Scotland’s Country Sports – Open for Business
We have had the Werritty Report into grouse shooting, the large mammal hunting protocol, DEFRA trophy hunting consultation, Deer Working Group Report, General Licences and of course Brexit. All of these will have an influence on country sports tourism in Scotland. Some Scottish Sporting Agents have reported a reduction in bookings with anecdotal evidence suggesting a nervousness in the market with hunters reluctant to commit to hunting or shooting in Scotland, particularly those coming from Europe.
Taking a step back from all the proposals and recommendations things are not as dark as they may at first seem.

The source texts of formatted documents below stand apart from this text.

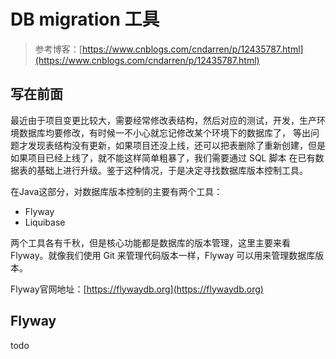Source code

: # DB migration 工具

> 参考博客：[https://www.cnblogs.com/cndarren/p/12435787.html](https://www.cnblogs.com/cndarren/p/12435787.html)

## 写在前面

最近由于项目变更比较大，需要经常修改表结构，然后对应的测试，开发，生产环境数据库均要修改，有时候一不小心就忘记修改某个环境下的数据库了，
等出问题才发现表结构没有更新，如果项目还没上线，还可以把表删除了重新创建，但是如果项目已经上线了，就不能这样简单粗暴了，我们需要通过
SQL 脚本 在已有数据表的基础上进行升级。鉴于这种情况，于是决定寻找数据库版本控制工具。

在Java这部分，对数据库版本控制的主要有两个工具：

- Flyway
- Liquibase

两个工具各有千秋，但是核心功能都是数据库的版本管理，这里主要来看 Flyway。就像我们使用 Git 来管理代码版本一样，Flyway
可以用来管理数据库版本。

Flyway官网地址：[https://flywaydb.org](https://flywaydb.org)

## Flyway

todo


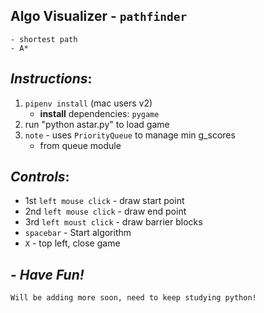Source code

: ## Algo Visualizer - `pathfinder`
    - shortest path
    - A*

## *Instructions*:
1. `pipenv install` (mac users v2)
    - **install** dependencies: `pygame`
2. run "python astar.py" to load game
3. `note` - uses `PriorityQueue` to manage min g_scores
    - from queue module

## *Controls*:
- 1st `left mouse click` - draw start point
- 2nd `left mouse click` - draw end point
- 3rd `left moust click` - draw barrier blocks
- `spacebar` - Start algorithm
- `X` - top left, close game


##  -  *Have Fun!*

    Will be adding more soon, need to keep studying python!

Brexit has happened and we are now in the ‘transition’ period. Nothing will change until the end of 2020 at the earliest. So processes and procedures related to European Firearms Passes and Visitors Permits remain valid. In addition, visitors can still bring their dogs if they so wish, provided they follow the European Pet Passport guidance.
The Werritty report into grouse shooting seems to have settled with the proposed 5 year probationary period before considering whether grouse moors should be subjected to a licensing regime. This gives the shooting community some time to ensure good practice is followed in all areas of grouse moor management.
The Large Mammal Hunting Protocol, a Scottish Government inspired initiative with contributions being made by professional hunters and the main countryside organisations, has agreed a light touch approach. Guidance will be published for non-hunters explaining the many factors to be considered in an effective deer management plan and guidance added to Wild Deer Best Practice relating to the use of images and social media.
The UK wide Trophy Hunting consultation is ongoing with the main countryside organisations clearly opting for the status quo to prevail. This appears to most sensible option which takes cognisance of current legislation, guidance and best practice.
The Deer Working Group, established to ensure deer management is compliant with the public interest and sustainable development objectives, made 99 recommendations. Commenting on the report BASC Scotland Director, Dr Colin Shedden, said: “This report contains a range of recommendations that, whilst not all required, will aid the discussion on sustainable deer management and deer welfare whilst taking into consideration the environment and the rural economy. As the Scottish Government digests the proposals in this review, BASC will ensure any recommendations taken forward are made in the best interests of the environment, the species and the rural community”. Again, a sensible and reasoned response.
All in all a busy time with a lot to be considered and debated but I would reiterate the message that Scotland is still a magnificent sporting destination, happy to welcome country sports enthusiasts from across the world.